Angeführt wurde er von dem radikalen Bauernführer Andrzej Lepper. Er ist populärer als Ministerpräsident Jerzy Buzek und strebt die politische Macht an. Allein in diesem Jahr hat seine Organisation „Samoobrona/Selbstverteidigung“ mit über 3.000 Straßenblockaden und mehreren Demonstrationen gegen die Regierung und insbesondere Finanzminister Leszek Balcerowcz protestiert.

Die Bauern fordern staatliche Preisgarantien für Getreide, Raps, Milch und Schweinefleisch, außerdem Importverbote für ausländische Lebensmittel oder hohe Zölle, die den einheimischen Markt vor der Überschwemmung mit Billigprodukten aus der EU schützen. Andrzej Lepper aber reicht das nicht. Er strebt nicht nur eine Änderung der Politik an, sondern des ganzen Systems. Sein Programm trägt den Titel: „Der dritte Weg“ und orientiert sich stark an China. Dort werde die Wirtschaft so privatisiert, dass die Unternehmen in nationaler Hand blieben. Die Ausländer könnten Aktienbeteiligungen nur bis 49 Prozent erwerben, sodass die Kontrolle über die Wirtschaft und das Kapital im Lande bleibe.

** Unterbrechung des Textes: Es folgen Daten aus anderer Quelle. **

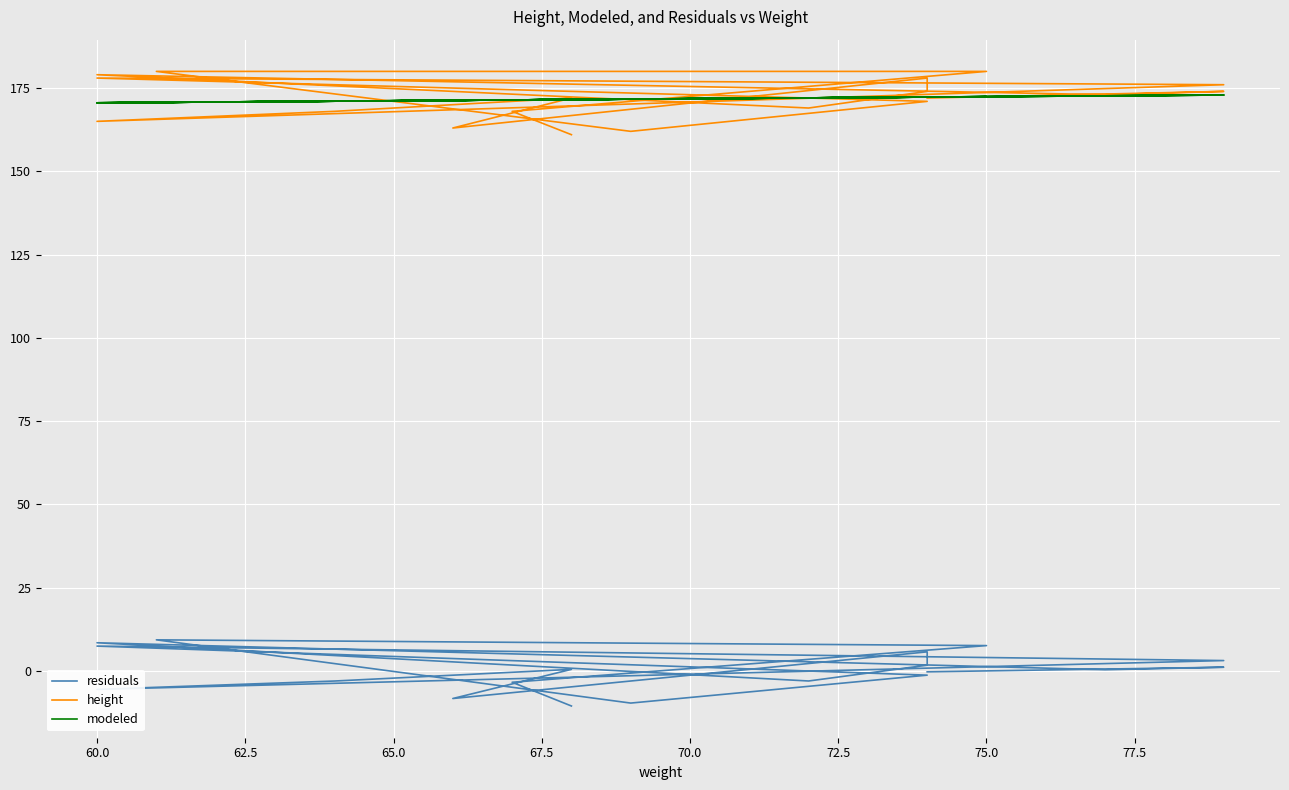

Is it true that height equals 174.0 at 70.0?

True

Lepper fürchtet insbesondere den Ausverkauf des Landes an die Deutschen. Sie stellen heute den größten Handelspartner Polens und haben vor kurzem Amerika als führenden Investor eingeholt. Für Lepper ist dies weder ein Erfolg noch ein Zeichen dafür, dass die Beziehungen zwischen Deutschland und Polen sich weitgehend normal entwickeln. Er meint: „Was Bismarck und Hitler mit Gewalt nicht geschafft haben, wird den Deutschen jetzt mit Samthandschuhen gereicht: Polen.“

Leppers Organisation ist innerhalb von acht Jahren auf eine halbe Million Mitglieder angewachsen. Doch für politische Furore sorgt sie erst seit knapp zwei Jahren. Längst schon gilt der Landwirt nicht nur den Bauern als Anwalt der Armen und Unzufriedenen. Im Oktober will er offiziell die Gründung eines „national-völkischen Blocks“ verkünden, in den neben der Samoobrona die linke Gewerkschaftsorganisation OPZZ sowie einige von der Solidarnosc abgesplitterte Gewerkschaften eintreten wollen. Dieser Block, so schwebt es Lepper vor, soll mit der Bauernpartei bei den nächsten Wahlen antreten. Fänden die am Sonntag statt, käme die Samobrona mit sechs Prozent in den Sejm. In Koalition mit der Bauernpartei könnte sie den Beitritt Polens zur EU nachhaltig bremsen.